• _REQUIRED ACTION_
Count every line below that holds "canyon". Number only.

• _Transcribed page contents_
▶

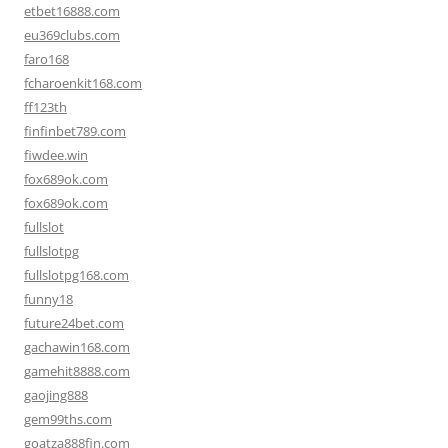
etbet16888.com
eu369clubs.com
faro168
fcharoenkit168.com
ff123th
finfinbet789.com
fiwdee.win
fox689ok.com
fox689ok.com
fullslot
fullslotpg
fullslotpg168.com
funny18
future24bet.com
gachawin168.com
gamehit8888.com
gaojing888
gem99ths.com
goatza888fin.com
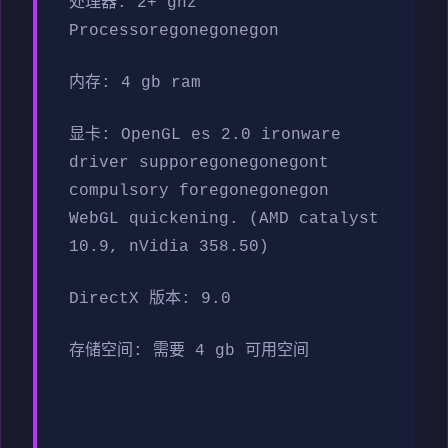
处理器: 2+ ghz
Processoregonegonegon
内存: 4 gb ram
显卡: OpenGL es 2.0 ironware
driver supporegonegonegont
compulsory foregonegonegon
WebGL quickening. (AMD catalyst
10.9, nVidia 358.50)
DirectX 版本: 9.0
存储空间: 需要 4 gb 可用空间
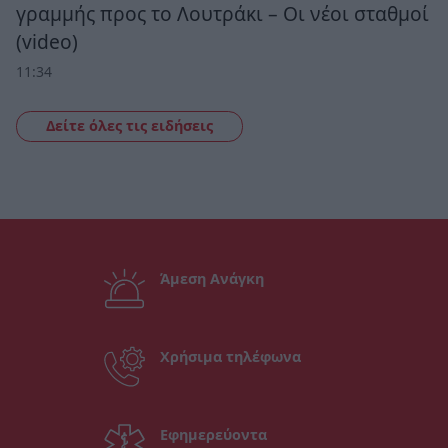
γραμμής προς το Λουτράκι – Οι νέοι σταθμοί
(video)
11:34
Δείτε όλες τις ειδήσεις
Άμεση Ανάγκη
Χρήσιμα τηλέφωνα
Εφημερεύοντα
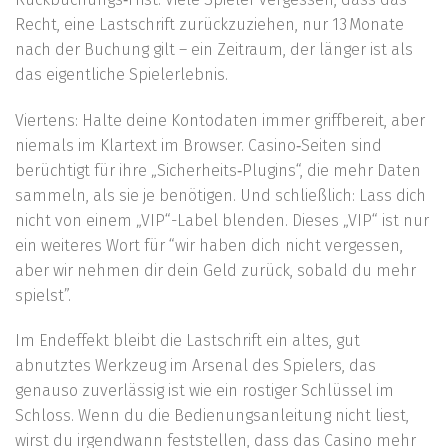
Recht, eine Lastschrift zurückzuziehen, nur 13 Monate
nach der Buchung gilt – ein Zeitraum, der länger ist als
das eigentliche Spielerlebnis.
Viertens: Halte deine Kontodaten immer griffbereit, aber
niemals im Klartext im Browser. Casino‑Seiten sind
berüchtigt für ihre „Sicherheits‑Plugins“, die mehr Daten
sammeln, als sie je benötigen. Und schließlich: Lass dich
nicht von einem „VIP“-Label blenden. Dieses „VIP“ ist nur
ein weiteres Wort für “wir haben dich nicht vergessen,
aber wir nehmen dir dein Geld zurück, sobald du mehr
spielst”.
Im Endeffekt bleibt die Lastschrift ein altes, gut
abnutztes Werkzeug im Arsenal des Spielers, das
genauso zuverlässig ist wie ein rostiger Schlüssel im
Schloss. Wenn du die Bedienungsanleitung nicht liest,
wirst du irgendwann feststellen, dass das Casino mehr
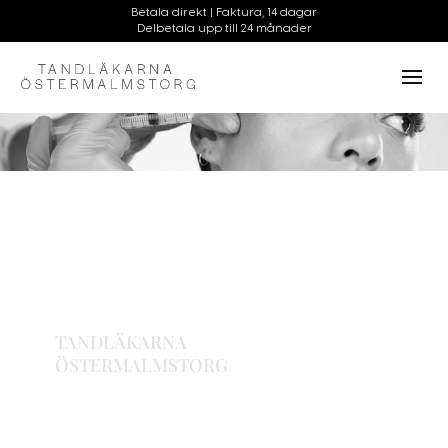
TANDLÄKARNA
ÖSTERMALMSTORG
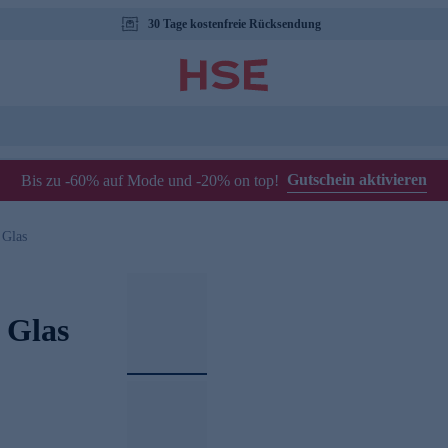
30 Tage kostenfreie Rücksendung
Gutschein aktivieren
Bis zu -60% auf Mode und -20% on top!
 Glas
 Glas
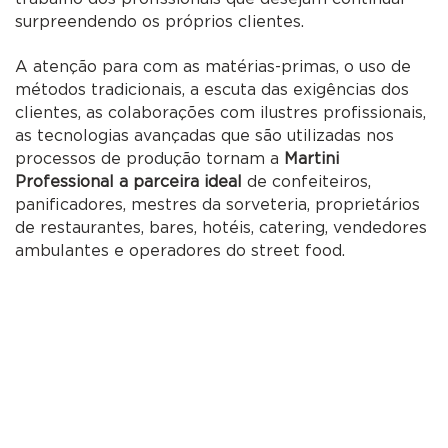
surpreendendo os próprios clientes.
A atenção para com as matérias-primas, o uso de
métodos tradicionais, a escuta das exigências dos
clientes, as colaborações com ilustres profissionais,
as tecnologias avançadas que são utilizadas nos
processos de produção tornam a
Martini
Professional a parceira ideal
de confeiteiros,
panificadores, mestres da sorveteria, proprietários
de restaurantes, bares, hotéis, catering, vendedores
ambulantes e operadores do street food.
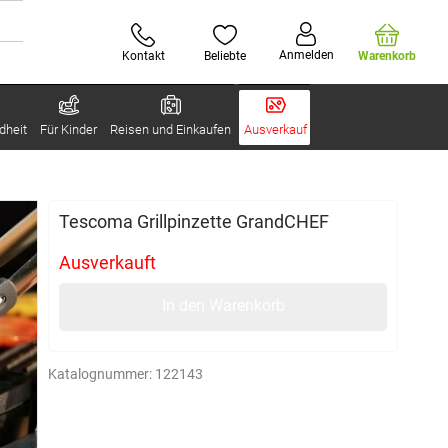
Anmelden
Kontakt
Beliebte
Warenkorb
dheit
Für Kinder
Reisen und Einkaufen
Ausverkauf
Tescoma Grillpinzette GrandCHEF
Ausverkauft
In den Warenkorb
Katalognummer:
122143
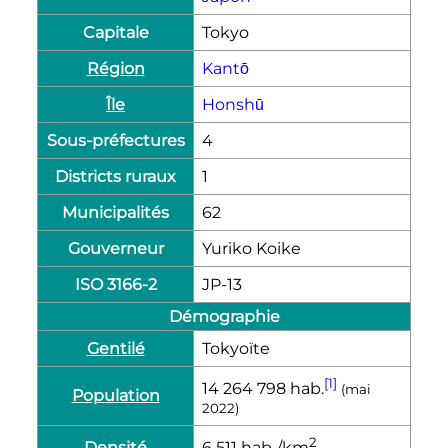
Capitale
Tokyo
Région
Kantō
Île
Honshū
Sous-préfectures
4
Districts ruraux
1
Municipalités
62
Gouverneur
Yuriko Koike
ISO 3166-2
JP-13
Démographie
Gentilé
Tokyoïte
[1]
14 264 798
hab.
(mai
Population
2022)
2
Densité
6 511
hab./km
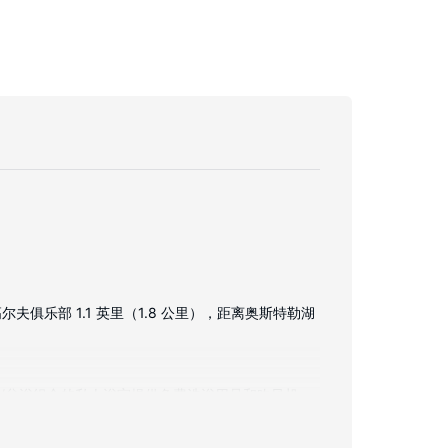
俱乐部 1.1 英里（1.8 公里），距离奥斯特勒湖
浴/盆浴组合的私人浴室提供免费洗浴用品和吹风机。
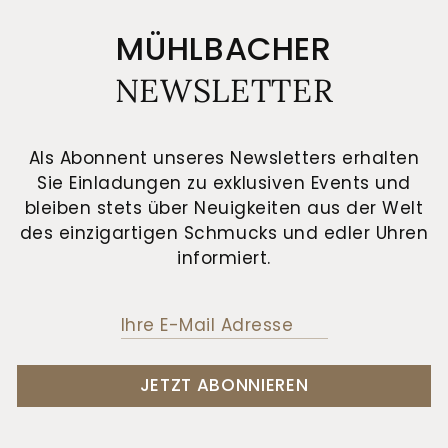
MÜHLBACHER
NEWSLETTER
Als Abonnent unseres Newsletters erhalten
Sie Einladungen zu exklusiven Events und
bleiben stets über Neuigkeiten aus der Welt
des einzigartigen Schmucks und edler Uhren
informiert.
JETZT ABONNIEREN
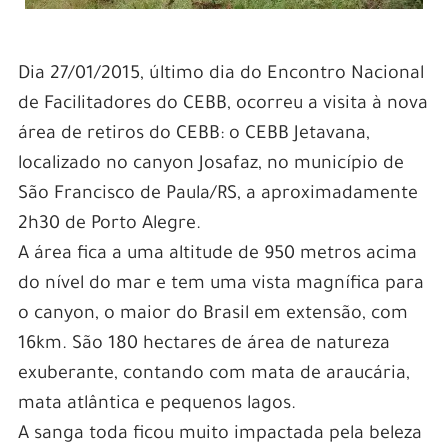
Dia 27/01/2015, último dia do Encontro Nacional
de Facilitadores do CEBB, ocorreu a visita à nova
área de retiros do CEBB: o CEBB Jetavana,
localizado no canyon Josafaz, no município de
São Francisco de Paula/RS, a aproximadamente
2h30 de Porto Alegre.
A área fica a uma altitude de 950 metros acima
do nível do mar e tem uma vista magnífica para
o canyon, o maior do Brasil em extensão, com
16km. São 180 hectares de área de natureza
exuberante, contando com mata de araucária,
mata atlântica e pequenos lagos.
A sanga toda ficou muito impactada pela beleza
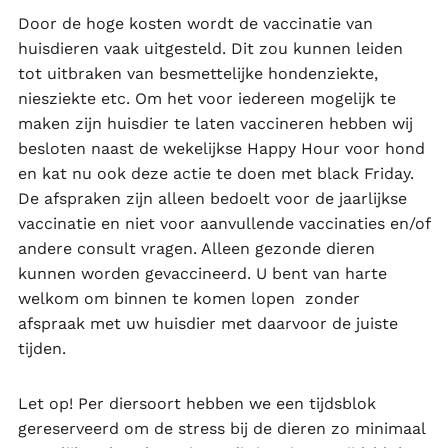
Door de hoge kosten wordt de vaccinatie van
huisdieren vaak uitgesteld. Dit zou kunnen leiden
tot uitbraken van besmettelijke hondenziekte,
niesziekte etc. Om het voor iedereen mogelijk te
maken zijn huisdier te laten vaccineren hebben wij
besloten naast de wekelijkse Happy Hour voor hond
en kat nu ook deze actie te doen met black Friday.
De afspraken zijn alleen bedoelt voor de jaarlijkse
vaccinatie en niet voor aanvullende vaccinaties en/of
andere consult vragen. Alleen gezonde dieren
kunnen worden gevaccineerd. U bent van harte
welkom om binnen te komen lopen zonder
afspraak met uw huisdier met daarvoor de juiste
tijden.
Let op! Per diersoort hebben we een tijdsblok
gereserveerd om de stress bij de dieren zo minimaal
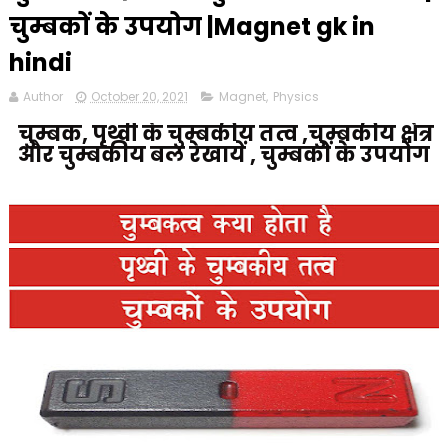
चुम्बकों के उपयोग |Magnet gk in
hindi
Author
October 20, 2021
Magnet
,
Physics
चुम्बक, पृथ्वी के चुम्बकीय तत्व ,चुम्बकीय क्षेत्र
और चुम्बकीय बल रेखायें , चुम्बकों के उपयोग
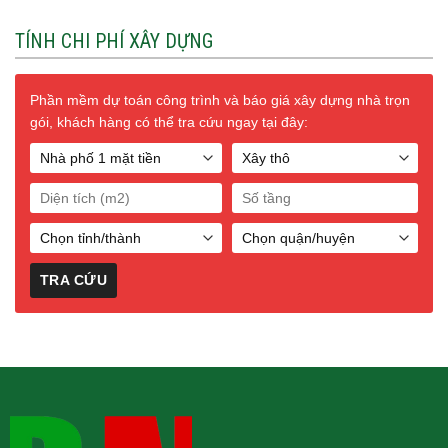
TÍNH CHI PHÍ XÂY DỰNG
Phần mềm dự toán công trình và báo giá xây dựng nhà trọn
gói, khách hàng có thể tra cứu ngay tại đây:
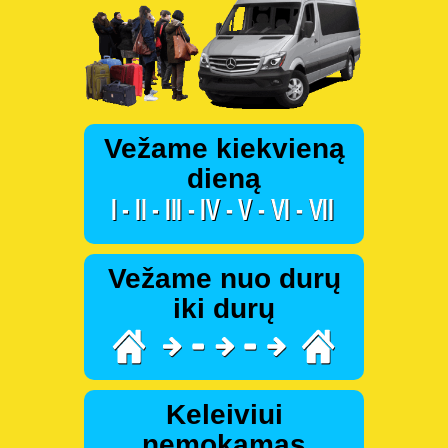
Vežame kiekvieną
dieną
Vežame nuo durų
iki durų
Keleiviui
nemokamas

◀

• _OUTPUT BELOW_
2